Board of Trustees and Foundation designate $1M for housing program as part of multiprong approach to housing crisis
The Fort Lewis College Board of Trustees and the Fort Lewis College Foundation Board of Directors each proposed $500,000 investments for a down payment assistance program for faculty and staff, an initial step in the College’s long-term commitment to increase access to affordable housing for students and employees.
On December 17, 2021, the FLC Board of Trustees passed a resolution in support of the down payment assistance program, proposing a $500,000 investment in the program. Additionally, the FLC Foundation Board approved its intent to partner with the College on this strategy at its December 9, 2021, meeting, also proposing a $500,000 cash infusion to the initiative.
This initial $1,000,000 investment will be structured into down payment assistance in the coming months. The purpose of the program is to benefit qualifying Fort Lewis College faculty and staff with the goal of supporting attainable homeownership.

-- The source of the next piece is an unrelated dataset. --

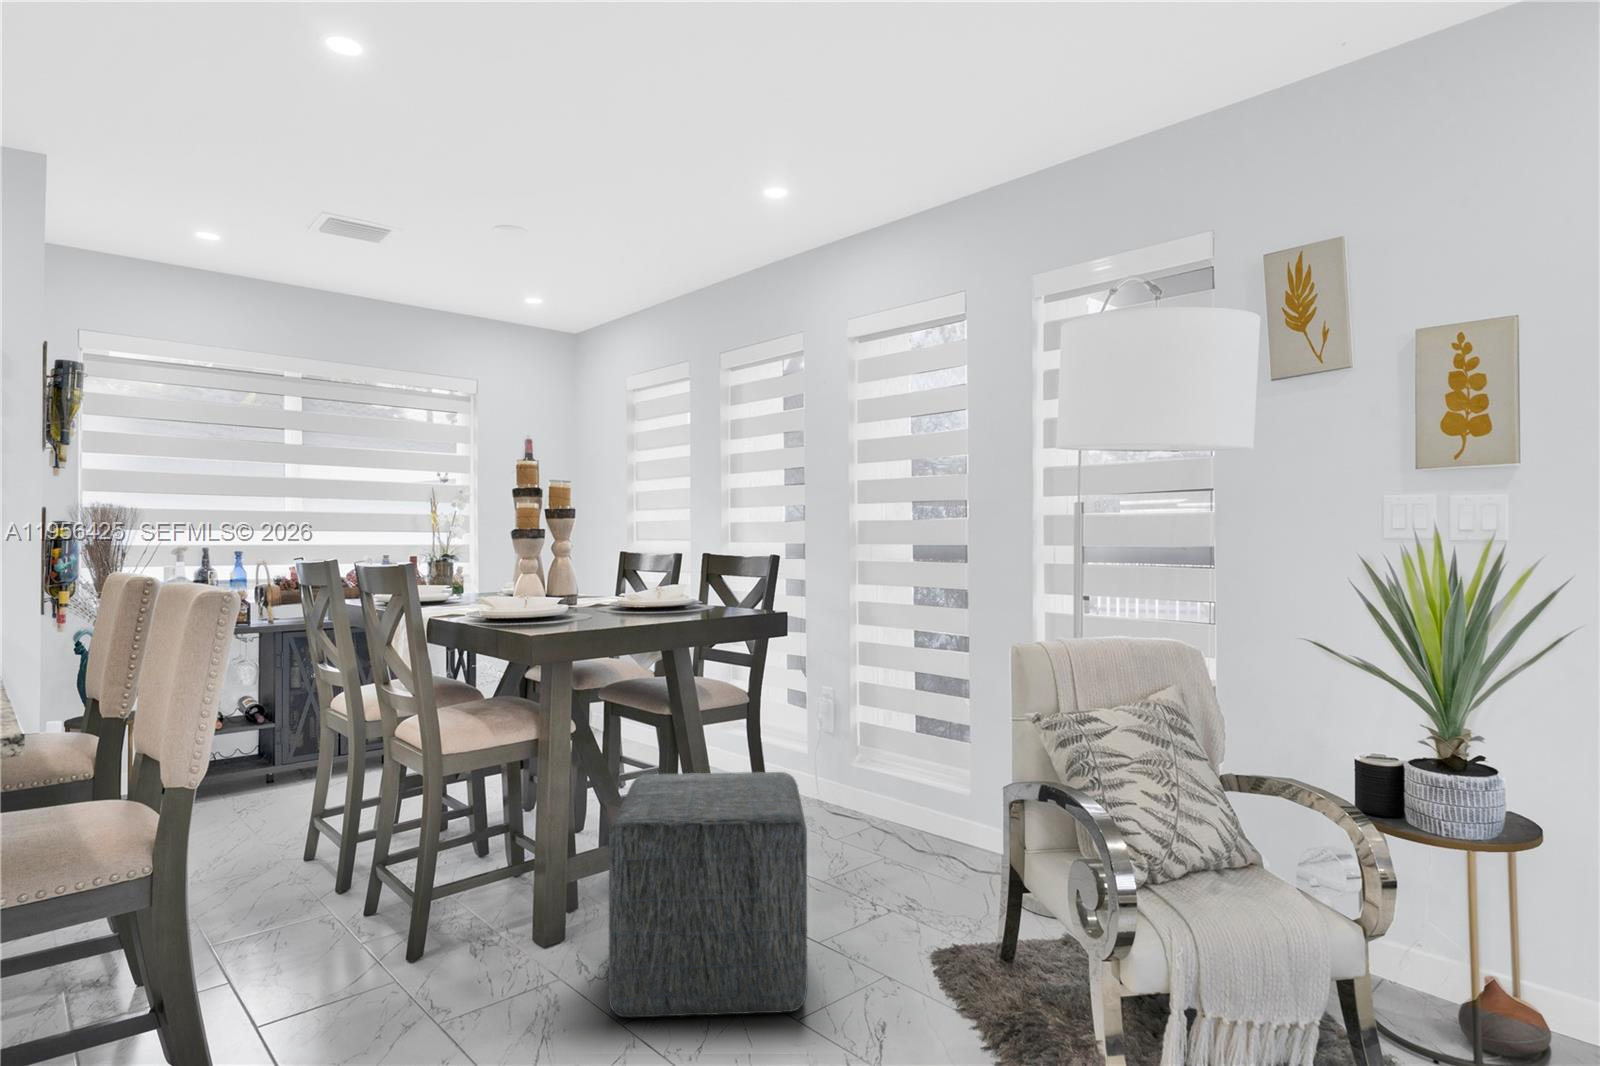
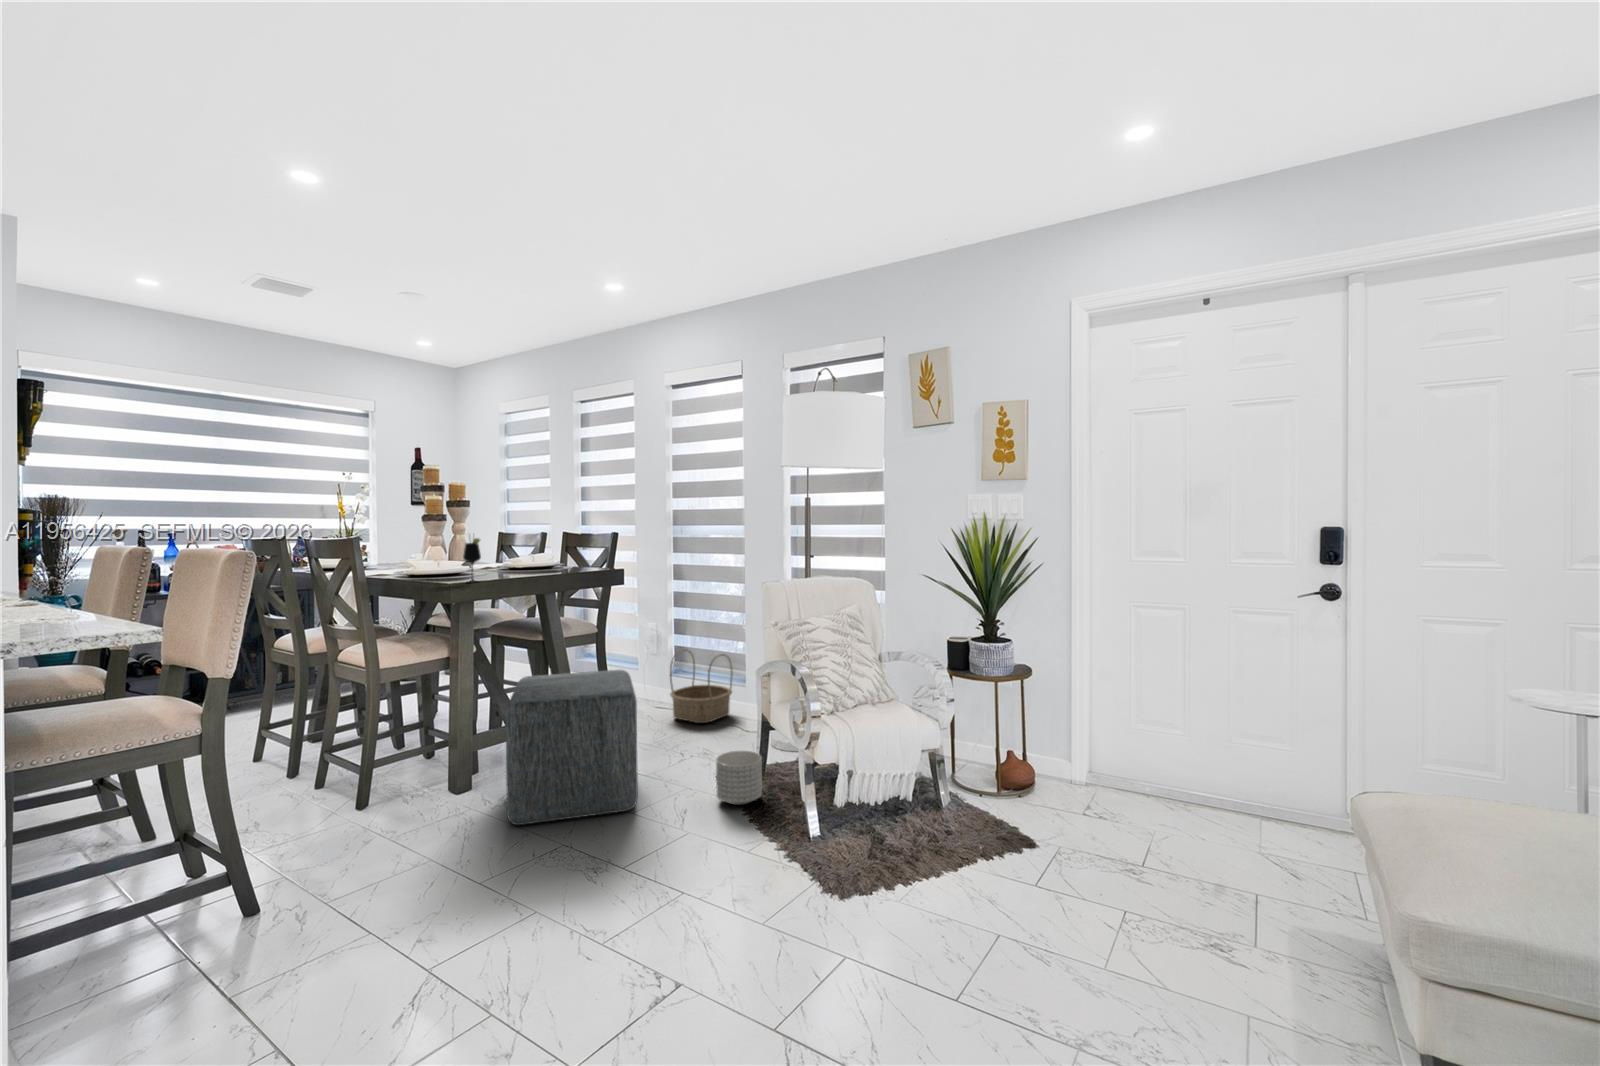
wine glass: none [556,558,581,631] -> present [463,538,481,582]
basket: none [854,734,951,854] -> present [670,649,733,723]
planter: none [936,926,1014,1024] -> present [716,751,762,805]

“We know how critical it is to develop a portfolio of strategies to address the housing needs of our community,” says Richard Kaufman, chair of the Board of Trustees. “This proposed assistance program is just one possible solution in a line of forthcoming initiatives that we look forward to reviewing and supporting.”
Addressing the housing crisis
Fort Lewis College students and employees face a daunting housing challenge, one that has always been complex because of the scarcity of affordable housing in Durango and that is now being exacerbated by the COVID pandemic. Faculty and staff who have chosen FLC and Durango as their home have experienced rising costs for homeownership and now students are feeling the effects of exorbitant rental prices in town.
"Housing availability and affordability have become significantly more complicated for the students and employees that call Durango home. We are committed to easing these burdens through not only this proposed assistance program but by acting on other long-term strategies that prioritize our students as well as faculty and staff."
JULIE LEVY DUVALL
“Housing availability and affordability have become significantly more complicated for the students and employees that call Durango home,” says Trustee Julie Levy Duvall. “We are committed to easing these burdens through not only this proposed assistance program but by acting on other long-term strategies that prioritize our students as well as faculty and staff.”
The College’s strategy for addressing the housing crisis has become a multipronged approach that assists the faculty and staff who want to live and work here and brings the cost of living down for our students.
With the pandemic and resulting rental market price increases hitting students in unexpected ways, FLC stepped in with responsive short-term strategies. With on-campus residence halls at 100% capacity, the College partnered with 1304 Apartments and La Quinta Inn & Suites to accommodate students who wanted on-campus housing with an affordable off-campus apartment or a subsidized room option at the hotel.
Going forward, FLC is actively pursuing strategies to build more housing on campus. The College is currently evaluating proposals for an owner’s representative who will partner in developing on-campus housing for both students and employees. Due to building lead times, this solution won’t be realized immediately, but the College expects the need for housing to only increase in the time of construction. The College intends to leverage the resources at our disposal to build below-market-rate housing and pass those savings on to our students.
Additionally, a unique opportunity exists for FLC to work with local partners, specifically local government and others in the education sector, to identify and develop housing partnerships. These opportunities are currently being explored but demonstrate a shared commitment to bold solutions.